Second, while we think my public Facebook post is public, we don’t currently use Facebook and other social media to get material information to investors; we usually get that information out in our extensive investor letters, press releases and SEC filings. We think the fact of 1 billion hours of viewing in June was not “material” to investors, and we had blogged a few weeks before that we were serving nearly 1 billion hours per month.
About the last thing Netflix needs right now is the SEC breathing down its back. Activist investor Carl Icahn bought a 10% stake in the company back in October and started making noise about folding it into Amazon (AMZN) or Apple (AAPL). That made the company adopt a "poison pill" strategy that would flood the market with shares if any one person's stake was greater than 10%.
It's racked up $5 billion in debt buying content from DreamWorks Animation (DWA), the Weinstein Company and elsewhere, it just reported an 88% drop in revenue last quarter and reportedly paid $300 million to $350 million for Disney content that won't be Netflix exclusive until 2016. Amazon's copying its $8-a-month streaming subscription rate, Redbox's new streaming service offers a streaming/DVD bundle for that price and Netflix is just trying to convince subscribers it won't raise prices any time soon.
Is the SEC's timing ideal? No.
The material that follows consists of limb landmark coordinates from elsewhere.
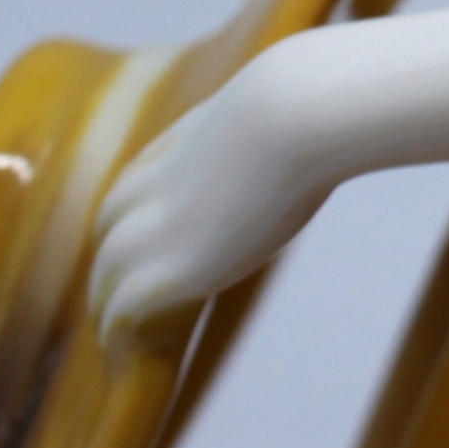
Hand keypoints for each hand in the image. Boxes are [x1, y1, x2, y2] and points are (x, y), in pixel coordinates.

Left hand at [90, 48, 331, 342]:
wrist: (297, 112)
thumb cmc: (312, 100)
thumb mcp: (289, 100)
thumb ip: (289, 110)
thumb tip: (343, 94)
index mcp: (183, 141)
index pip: (140, 179)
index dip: (139, 212)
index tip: (143, 234)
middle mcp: (154, 183)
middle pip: (109, 226)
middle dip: (112, 258)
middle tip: (118, 292)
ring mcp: (155, 228)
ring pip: (105, 273)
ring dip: (107, 304)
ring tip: (114, 337)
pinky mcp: (169, 270)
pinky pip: (122, 312)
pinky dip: (121, 332)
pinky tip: (128, 353)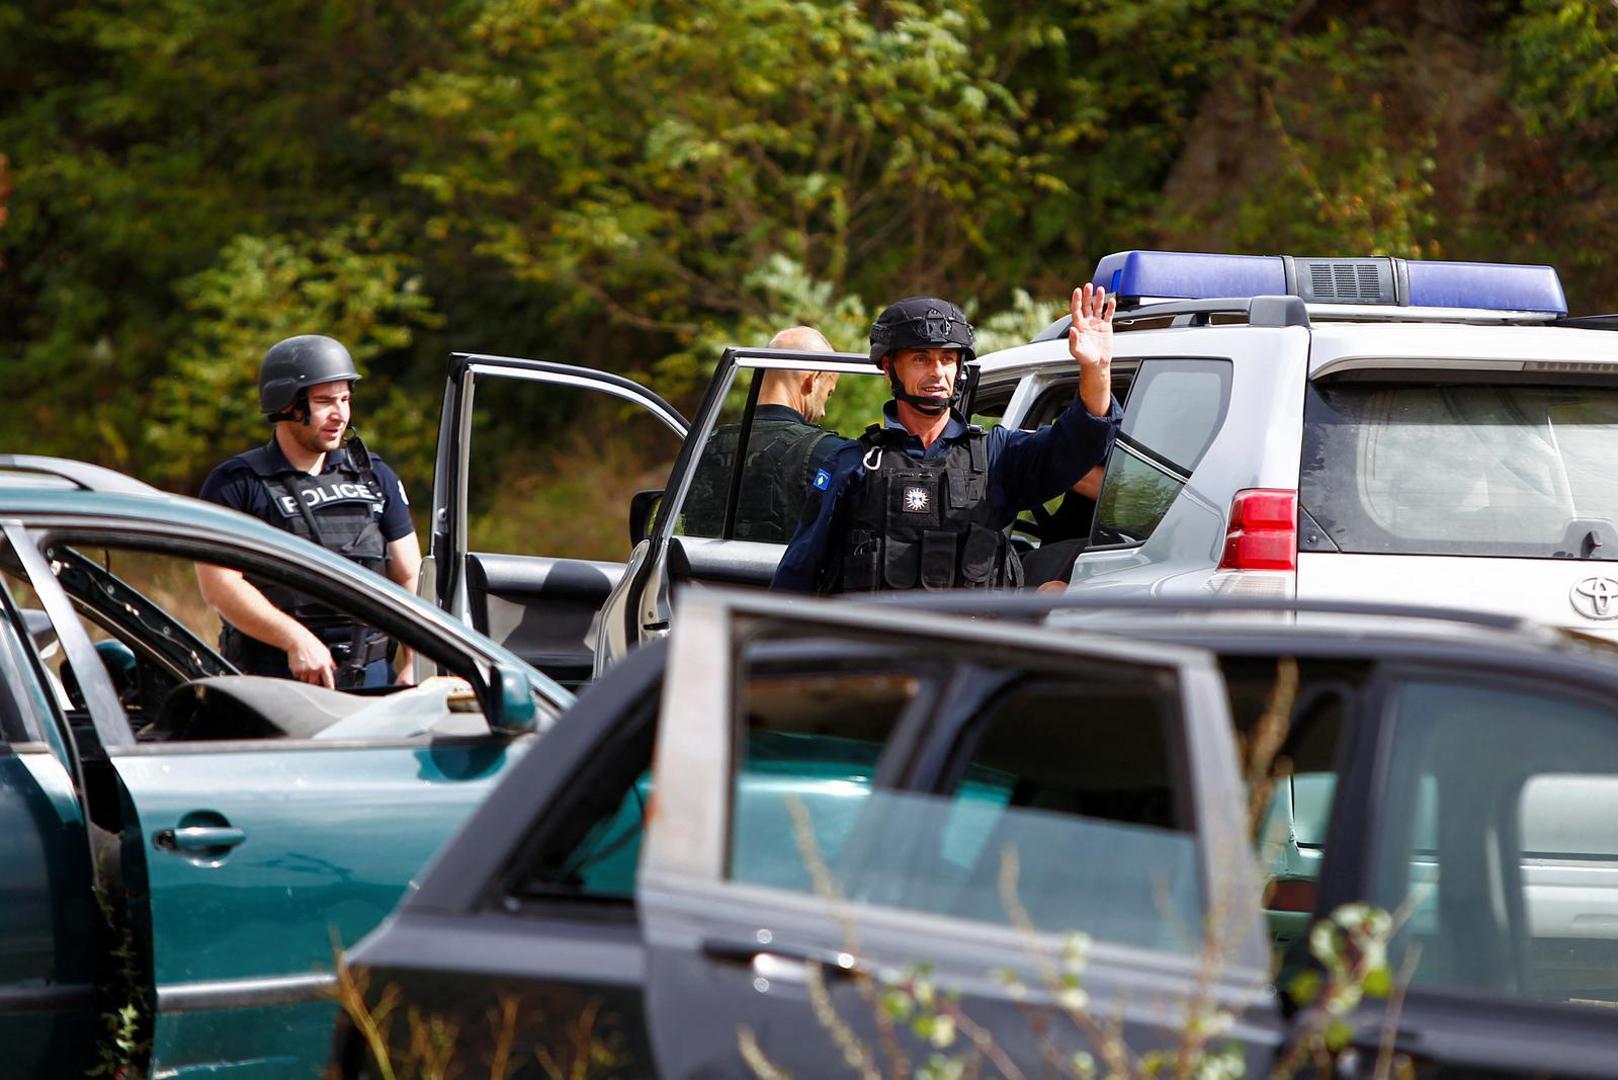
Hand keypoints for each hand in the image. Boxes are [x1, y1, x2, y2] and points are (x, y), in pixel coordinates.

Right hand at [285, 628, 336, 688]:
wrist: (298, 641)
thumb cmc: (312, 645)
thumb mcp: (326, 652)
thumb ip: (330, 662)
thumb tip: (334, 668)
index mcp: (323, 665)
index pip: (328, 680)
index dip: (330, 687)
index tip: (330, 692)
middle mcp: (314, 669)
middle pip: (315, 684)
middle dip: (315, 682)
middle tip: (314, 676)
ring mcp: (305, 670)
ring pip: (306, 681)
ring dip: (306, 678)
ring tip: (307, 668)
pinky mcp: (296, 670)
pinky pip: (298, 677)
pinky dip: (299, 674)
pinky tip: (301, 666)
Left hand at [1069, 282, 1115, 416]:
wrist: (1097, 364)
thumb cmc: (1085, 359)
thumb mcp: (1076, 351)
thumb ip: (1073, 340)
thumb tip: (1072, 329)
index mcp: (1079, 326)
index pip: (1077, 310)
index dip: (1077, 300)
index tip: (1077, 291)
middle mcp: (1087, 323)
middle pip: (1087, 305)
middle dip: (1087, 295)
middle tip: (1089, 286)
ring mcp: (1097, 324)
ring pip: (1098, 308)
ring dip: (1099, 299)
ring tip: (1101, 289)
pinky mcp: (1106, 327)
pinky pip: (1108, 315)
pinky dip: (1110, 308)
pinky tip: (1112, 300)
But does a chief executive's belief that a 244,000-"friend" social media following (or about half that it Musk's case) equals a "public" forum make it settled law in the eyes of regulators? Absolutely not. The nerds can wail, cry and tap out polemics all they'd like, but until the merits of social media are argued successfully in front of the SEC, chief executives might want to heed the lesson the average teen tends to learn the hard way: Watch what you say online.